> Short exercise 1: Reproduce the passage on helicopter parenting word for word, starting at "But for a 7-year-old, it's" and ending at "appearance and name.".
> Short exercise 2: In the passage on helicopter parenting, what does Ginsburg say the job of parents is?
> Short exercise 3: Write what comes next in the passage on helicopter parenting, picking up after its final sentence.

> Source passage:
+ + + + +

The "helicopter parent" trend may have arisen because the focus of
marriage has shifted from the spouse to the child, Friedman said.
An increase in divorce and a greater prevalence of two working
spouses also contribute to parents' habits of spoiling their
children.
"When [the kids] have little failures, they feel like our own
failures," Ginsburg said. "What we need to understand is that our
job as parents is not to finish our kids or produce perfect kids.
It's to start our kids."
Here's what Friedman and Ginsburg recommended for various
situations that may arise in your child's life:
1. The elementary school is putting on "Peter Pan" tomorrow. While
you prepare a presentation for an important business meeting, your
daughter calls and tells you she forgot her Tinkerbell costume for
the dress rehearsal. "I'm the only one who's not dressed up," she
tells you.
Friedman and Ginsburg agreed that it's OK to take care of it the
first time she forgets the costume, but not if it becomes a
habit.
"The first time: Find a housekeeper or neighbor to bring it over,"
Friedman said. "But if she does this routinely, she needs to suffer
consequences to learn from the experience."
"One time, two-time mistake -- it's wonderful to pick up the
pieces," Ginsburg said. "If, in fact, you always end up picking up
pieces, you can't expect a kid to learn the valuable lesson that
they can do it themselves. Learn from failure -- failure's a great
thing when you learn how to recover yourself."
2. You're at the playground reading a newspaper and suddenly your
daughter runs up to you crying. "They won't let me make sand
castles with them," she whines.
Friedman said this one depends on age. For a 3- or 4-year-old, it's
appropriate for the parent to go over to the group as a neutral
adult and help the children learn that they need to include
everybody.
But for a 7-year-old, it's borderline. "You could say, 'What seems
to be the problem? Do you think there's a way we could all play
together?' rather than 'You can't exclude my child,' " she
said.
Ginsburg, on the other hand, said you can suggest to your child
what to say, or recommend that she find someone else to play with,
but you shouldn't communicate that your child isn't capable of
handling the situation.
"Learning how to play nice with other people in the sandbox is a
great metaphor for life," he said.
3. Kids in the seventh-grade class just won't leave your son alone,
not even online. Besides shoving him against the lockers once in
awhile, they've also set up a MySpace page making fun of his
appearance and name.
Experts agree that you should step in here and notify the school.
Friedman would also notify the parents of the children involved --
"Most rational, reasonable parents would not support their child
doing that," she said.
Ginsburg emphasized that safety always comes first. "You don't
allow your daughter to put her hand in the oven to learn it's hot,"
he said. "You don't allow a kid to be bullied when there should be
systems in place to prevent bullying."
4. Your son started college a month ago, and every time you call
him he has a new story about his messy, party-loving roommate who
distracts him from studying and interrupts his sleep. "I wouldn't
mind as much if it were my own vomit on the floor," your son tells
you. He says he'll just stick it out for the rest of the year.
Friedman and Ginsburg said they would not approach the college
housing department and ask to have the young man moved, except in
extreme or difficult circumstances -- such as if the child is in a
special needs program and can't help himself, Friedman said.

+ + + + +

> Extracted information:
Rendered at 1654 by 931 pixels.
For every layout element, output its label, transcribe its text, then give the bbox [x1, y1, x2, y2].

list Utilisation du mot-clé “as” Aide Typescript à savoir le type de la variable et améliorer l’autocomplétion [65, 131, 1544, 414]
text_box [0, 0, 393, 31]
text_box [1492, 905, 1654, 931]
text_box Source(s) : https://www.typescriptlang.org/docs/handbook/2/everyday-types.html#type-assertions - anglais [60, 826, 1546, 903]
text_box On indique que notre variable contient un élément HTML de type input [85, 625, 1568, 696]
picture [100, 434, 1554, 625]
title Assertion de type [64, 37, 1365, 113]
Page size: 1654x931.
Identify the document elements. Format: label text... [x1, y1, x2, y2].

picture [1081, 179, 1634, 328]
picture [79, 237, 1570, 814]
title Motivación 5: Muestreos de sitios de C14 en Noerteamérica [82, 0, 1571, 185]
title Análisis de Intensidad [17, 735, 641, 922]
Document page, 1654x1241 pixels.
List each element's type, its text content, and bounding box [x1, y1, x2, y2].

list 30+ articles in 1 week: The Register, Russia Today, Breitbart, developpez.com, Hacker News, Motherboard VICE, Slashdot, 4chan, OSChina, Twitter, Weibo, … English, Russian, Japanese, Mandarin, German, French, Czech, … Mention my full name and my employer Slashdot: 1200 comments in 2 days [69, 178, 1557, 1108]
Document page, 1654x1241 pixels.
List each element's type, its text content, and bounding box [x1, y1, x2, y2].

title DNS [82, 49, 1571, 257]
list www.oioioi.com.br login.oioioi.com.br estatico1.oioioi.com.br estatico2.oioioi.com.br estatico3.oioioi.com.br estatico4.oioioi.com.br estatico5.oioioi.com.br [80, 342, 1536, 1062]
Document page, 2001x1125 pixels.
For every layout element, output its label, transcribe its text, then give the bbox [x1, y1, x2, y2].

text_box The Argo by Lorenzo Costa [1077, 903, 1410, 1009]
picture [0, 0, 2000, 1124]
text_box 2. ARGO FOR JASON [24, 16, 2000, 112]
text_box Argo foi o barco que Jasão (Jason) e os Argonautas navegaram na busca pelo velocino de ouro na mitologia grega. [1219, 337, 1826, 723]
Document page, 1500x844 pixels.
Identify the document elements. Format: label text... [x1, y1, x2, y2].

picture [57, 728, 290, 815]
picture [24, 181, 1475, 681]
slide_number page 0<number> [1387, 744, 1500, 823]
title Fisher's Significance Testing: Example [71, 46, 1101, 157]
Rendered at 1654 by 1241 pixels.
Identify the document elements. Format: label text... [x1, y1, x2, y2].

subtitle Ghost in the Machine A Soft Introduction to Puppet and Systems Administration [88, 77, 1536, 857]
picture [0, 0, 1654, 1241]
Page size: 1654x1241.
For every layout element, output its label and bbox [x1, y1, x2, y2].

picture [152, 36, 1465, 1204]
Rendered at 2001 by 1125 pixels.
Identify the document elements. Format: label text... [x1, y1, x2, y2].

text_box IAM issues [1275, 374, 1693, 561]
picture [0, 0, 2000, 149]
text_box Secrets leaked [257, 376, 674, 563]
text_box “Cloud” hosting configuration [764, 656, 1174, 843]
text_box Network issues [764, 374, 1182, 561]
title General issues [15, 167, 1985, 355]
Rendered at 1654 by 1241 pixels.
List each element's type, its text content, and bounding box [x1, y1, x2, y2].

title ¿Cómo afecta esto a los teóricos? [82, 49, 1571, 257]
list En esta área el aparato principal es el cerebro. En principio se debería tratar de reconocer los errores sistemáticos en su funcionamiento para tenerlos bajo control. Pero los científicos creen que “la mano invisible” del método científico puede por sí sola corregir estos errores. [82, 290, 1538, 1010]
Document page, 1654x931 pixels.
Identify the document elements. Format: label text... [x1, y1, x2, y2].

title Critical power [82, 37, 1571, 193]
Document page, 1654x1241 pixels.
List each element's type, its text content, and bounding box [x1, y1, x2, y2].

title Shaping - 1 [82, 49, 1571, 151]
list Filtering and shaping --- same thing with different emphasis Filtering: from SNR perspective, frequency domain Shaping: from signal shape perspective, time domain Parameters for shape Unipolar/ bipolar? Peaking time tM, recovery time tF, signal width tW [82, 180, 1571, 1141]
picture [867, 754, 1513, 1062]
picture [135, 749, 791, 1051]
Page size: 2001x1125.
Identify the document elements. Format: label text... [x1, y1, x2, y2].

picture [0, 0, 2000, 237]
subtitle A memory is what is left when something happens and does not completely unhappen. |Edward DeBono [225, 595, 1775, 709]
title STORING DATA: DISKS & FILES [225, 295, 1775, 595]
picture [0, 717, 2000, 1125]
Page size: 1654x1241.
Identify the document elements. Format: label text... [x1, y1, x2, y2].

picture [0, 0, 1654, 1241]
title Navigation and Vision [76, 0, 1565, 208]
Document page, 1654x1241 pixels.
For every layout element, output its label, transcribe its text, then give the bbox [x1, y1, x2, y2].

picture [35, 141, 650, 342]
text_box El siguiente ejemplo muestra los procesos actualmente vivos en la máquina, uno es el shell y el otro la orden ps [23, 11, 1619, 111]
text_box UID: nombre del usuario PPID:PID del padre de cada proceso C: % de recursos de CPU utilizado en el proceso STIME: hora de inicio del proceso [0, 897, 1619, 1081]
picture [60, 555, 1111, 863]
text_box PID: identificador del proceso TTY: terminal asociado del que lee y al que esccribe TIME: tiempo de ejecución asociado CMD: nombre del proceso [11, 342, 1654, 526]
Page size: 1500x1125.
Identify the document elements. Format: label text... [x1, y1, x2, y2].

+ + + + +

> Exercise response 1:
But for a 7-year-old, it's borderline. "You could say, 'What seems
to be the problem? Do you think there's a way we could all play
together?' rather than 'You can't exclude my child,' " she
said.
Ginsburg, on the other hand, said you can suggest to your child
what to say, or recommend that she find someone else to play with,
but you shouldn't communicate that your child isn't capable of
handling the situation.
"Learning how to play nice with other people in the sandbox is a
great metaphor for life," he said.
3. Kids in the seventh-grade class just won't leave your son alone,
not even online. Besides shoving him against the lockers once in
awhile, they've also set up a MySpace page making fun of his
appearance and name.

> Exercise response 2: To start their kids, not to finish them or produce perfect kids.

> Exercise response 3:
"There's nothing wrong with asking open-ended questions to help
your son figure it out," Ginsburg said. "It's OK to say 'Who can
you talk to at the university to change your living situation?'
What's not OK is to call the dean and say 'Move my son.'
"
5. Always a technical genius, your daughter majors in electrical
engineering and will surely become a pioneer of great innovations.
But this semester, the last of her junior year, she failed her
18th-century literature class, which she took to fulfill the
subject-area distribution requirements. This is going to look
pretty bad on graduate school applications.
While the daughter can speak to the professor on her own, Friedman
and Ginsburg said they would not intervene in this situation.
Special circumstances would be if the grade was truly unfair and
there was real foul play involved, or if the professor was drunk --
but otherwise, Friedman said, "It's her F, it's not your F. I would
do absolutely nothing."
6. Your daughter has been in the real world for a year, but she
says she's not ready to keep herself afloat financially. For the
third time this summer she asks for help paying the rent -- "phone
bill would be extra nice," she adds. You also notice that she's got
a new pair of Manolo Blahnik pumps, and an iPhone is sticking out
of her purse.
Friedman said she would not allow this to come up a third time --
she would have made the daughter set up an automatic debit system
early on so her child's rent comes out of the account when her
paycheck is deposited. "By the third month, I would let her sink,
but I'm not a helicopter parent," she said.
Ginsburg emphasized again the safety component: He would never want
his daughter to become homeless. He would pay the first month's
rent with clear expectations: She needs to learn how to make a
budget, she can't spend money on other things until things like
rent and food are taken care of, and she needs to know that this is
a loan. "Seven months in a row: she needs to find a roommate," he
said.
Finally, note that there are no villains here, Ginsburg said.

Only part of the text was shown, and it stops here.